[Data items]
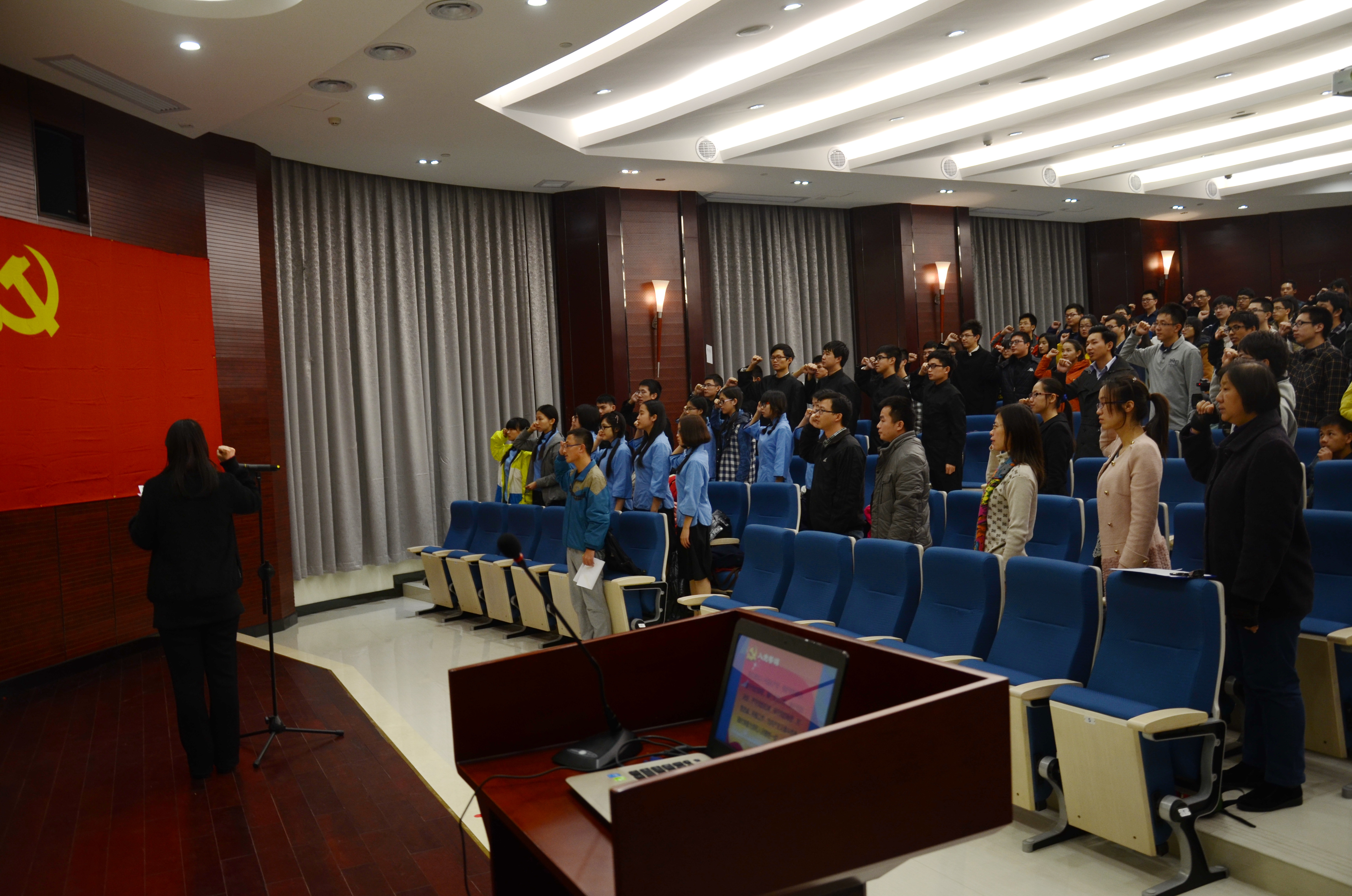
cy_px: 448
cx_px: 676
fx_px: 1012
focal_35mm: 27
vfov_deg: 47.7
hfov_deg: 67.5
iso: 320
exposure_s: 1/50
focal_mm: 18
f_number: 3.5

Task objective >> When you copy the records above, keep every word exact and drop the pictures.

Response to this task >>
cy_px: 448
cx_px: 676
fx_px: 1012
focal_35mm: 27
vfov_deg: 47.7
hfov_deg: 67.5
iso: 320
exposure_s: 1/50
focal_mm: 18
f_number: 3.5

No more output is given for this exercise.